───── Extract to read ─────
Green energy looks good to a lot of farmers

By Ted Cowan

 

The Ontario Federation of Agriculture joined with Ontario Sustainable Energy and the Environmental Defense Fund as an early backer of a Green Energy Act. We didn’t write the Act; we promoted the idea of having such an act. To halt net greenhouse gas releases Ontario would have to move to energy sources that have no aspect of fossil fuels in them. To replace the 3 terajoules of fossil fuels would require that farm and forest biofuels harness about 3% of the present 40 to 150 TJ of ‘unharvested’ sunlight at a 100% level of conversion. To sequester “Ontario’s share” of the 75 petatonnes of CO2 that has been added to the atmosphere in the past 50 years would require sequestering approx. 1.5 teratonnes a year for 200 years on our 3 million square kilometers. These are massive numbers. The Green Energy Act is a start.

            The start is needed. The 25% of our fossil fuels that comes from conventional natural gas has perhaps a 40-year future. Conventional oil has a more limited time frame. Oil sands that currently sustain oil supplies may in turn be limited by water requirements. So biofuels are needed to limit GHG and because we’re running out of conventional supplies.

            As a start and based on very rough guesses farms may be able to contribute:

• Biogas from manure: 3500 to 5000 units of approx. 200 to 250 kW each (average) for a capacity of between 0.7 and 1.25 GW of peaking capacity well distributed around the province

• Biomass for Nanticoke or Lambton or Nuclear Stations: At present Ontario farms can produce about 5 million tonnes of biomass a year without disturbing food production. This would be sufficient to run 2 GW of peaking capacity. This could be used on its own or co-burned with natural gas at existing fossil fuel plants or as supplemental heat to provide peaking capacity from nuclear plants. Longer term, and with suitable prices, Ontario farms can likely provide 16 or more million tonnes of biomass annually.
───── Collected material ─────
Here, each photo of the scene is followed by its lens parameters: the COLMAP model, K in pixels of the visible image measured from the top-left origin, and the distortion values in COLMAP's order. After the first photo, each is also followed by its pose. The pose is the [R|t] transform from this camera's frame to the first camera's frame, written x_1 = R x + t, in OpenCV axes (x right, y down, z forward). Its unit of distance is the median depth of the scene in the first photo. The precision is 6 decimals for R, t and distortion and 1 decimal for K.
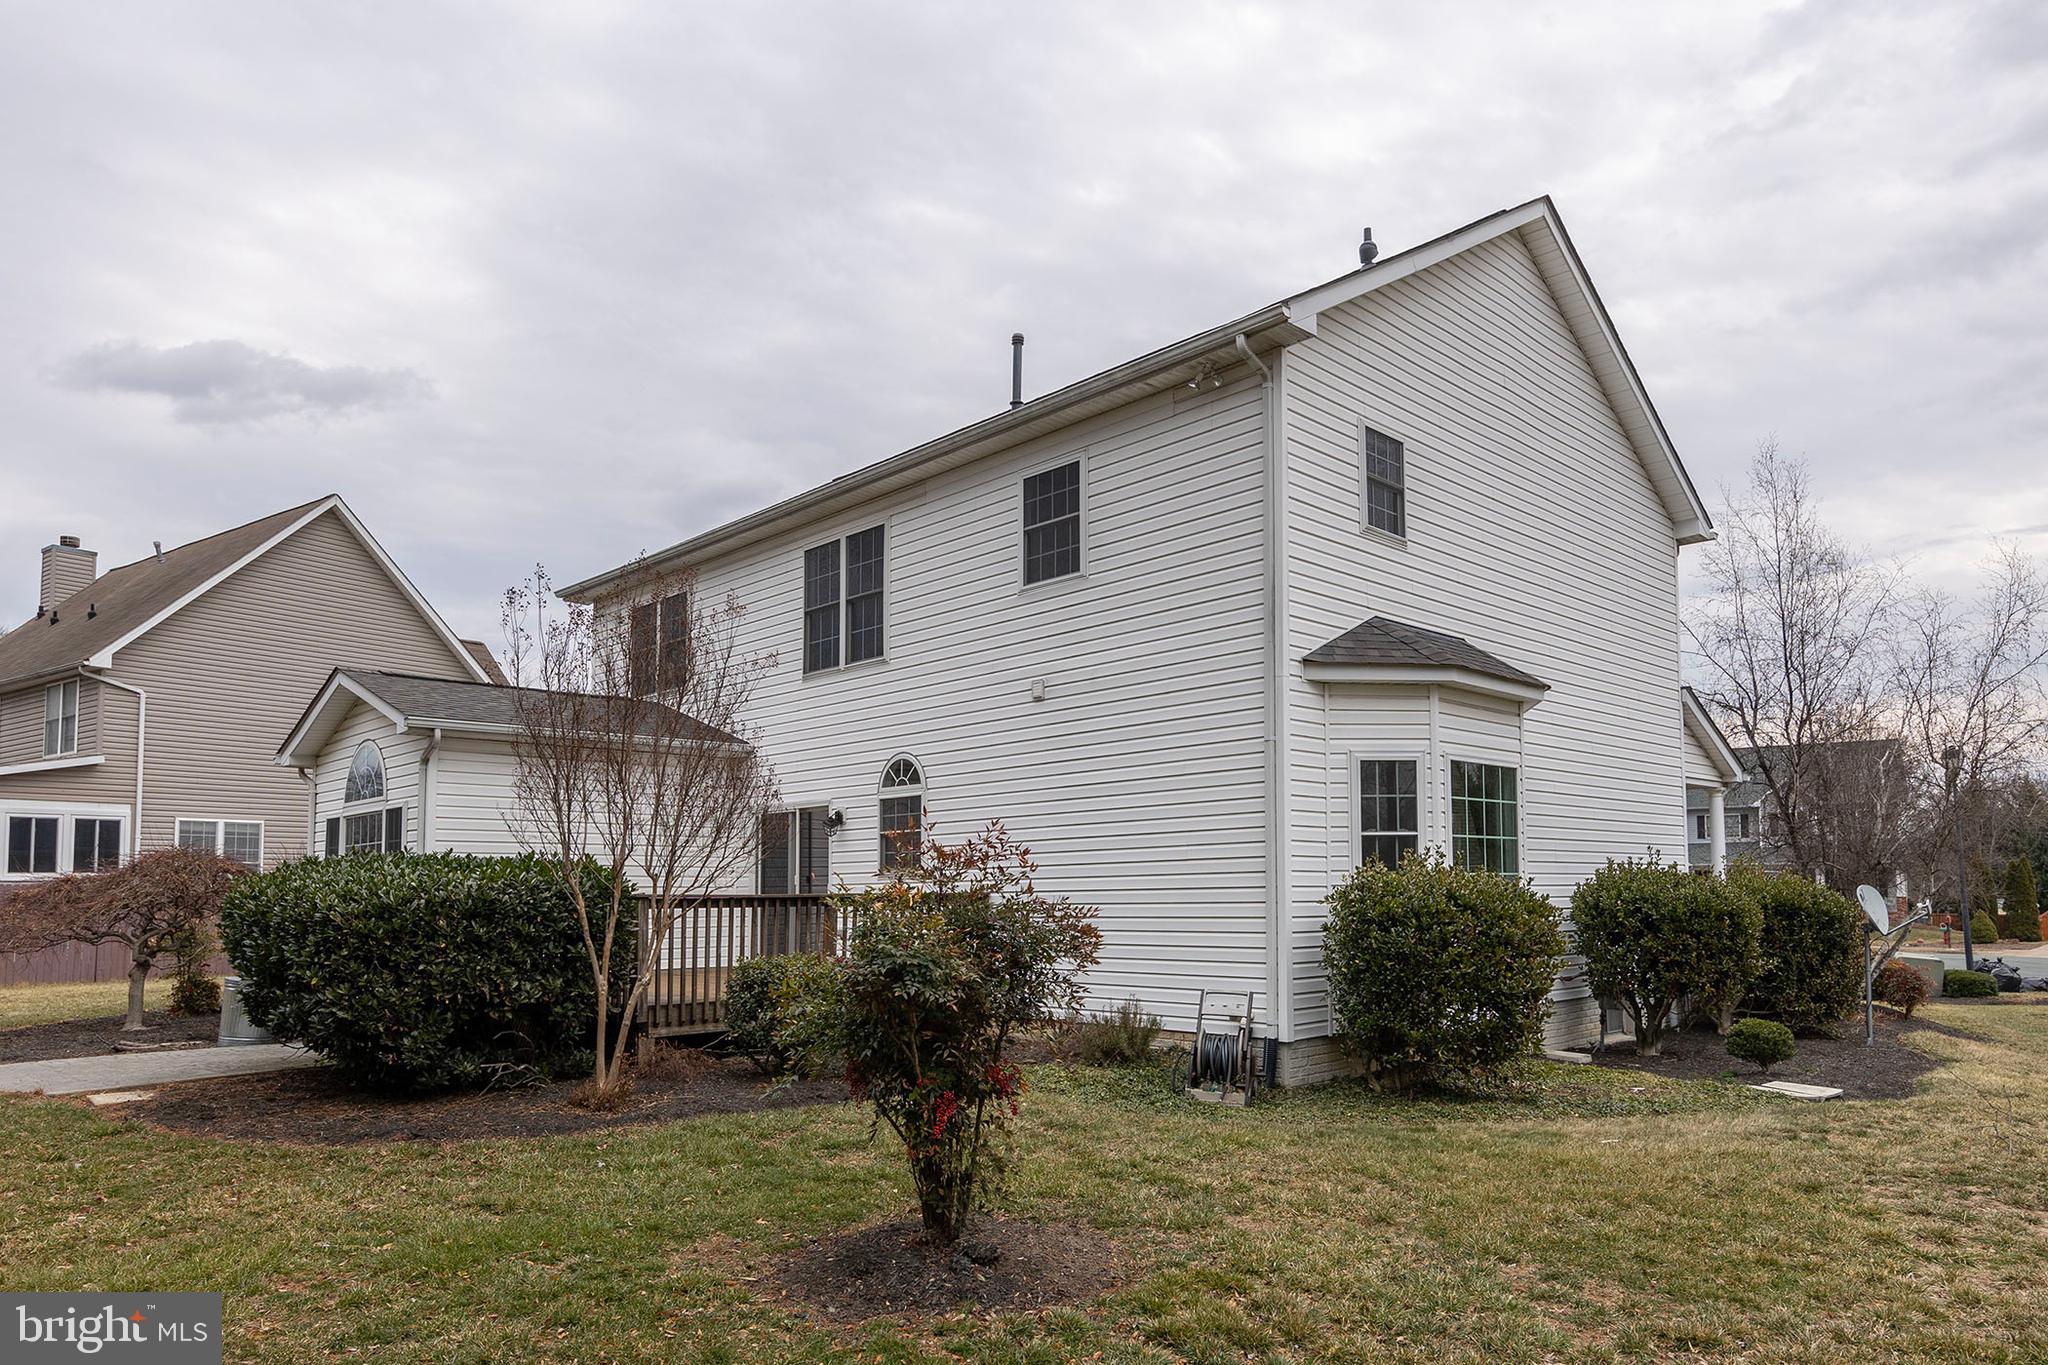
─────
**Task:** From the article on green energy for farmers, reproduce the passage word for word, beginning at "By Ted Cowan" and ending after "is a start.".

**Final answer:**
By Ted Cowan

 

The Ontario Federation of Agriculture joined with Ontario Sustainable Energy and the Environmental Defense Fund as an early backer of a Green Energy Act. We didn’t write the Act; we promoted the idea of having such an act. To halt net greenhouse gas releases Ontario would have to move to energy sources that have no aspect of fossil fuels in them. To replace the 3 terajoules of fossil fuels would require that farm and forest biofuels harness about 3% of the present 40 to 150 TJ of ‘unharvested’ sunlight at a 100% level of conversion. To sequester “Ontario’s share” of the 75 petatonnes of CO2 that has been added to the atmosphere in the past 50 years would require sequestering approx. 1.5 teratonnes a year for 200 years on our 3 million square kilometers. These are massive numbers. The Green Energy Act is a start.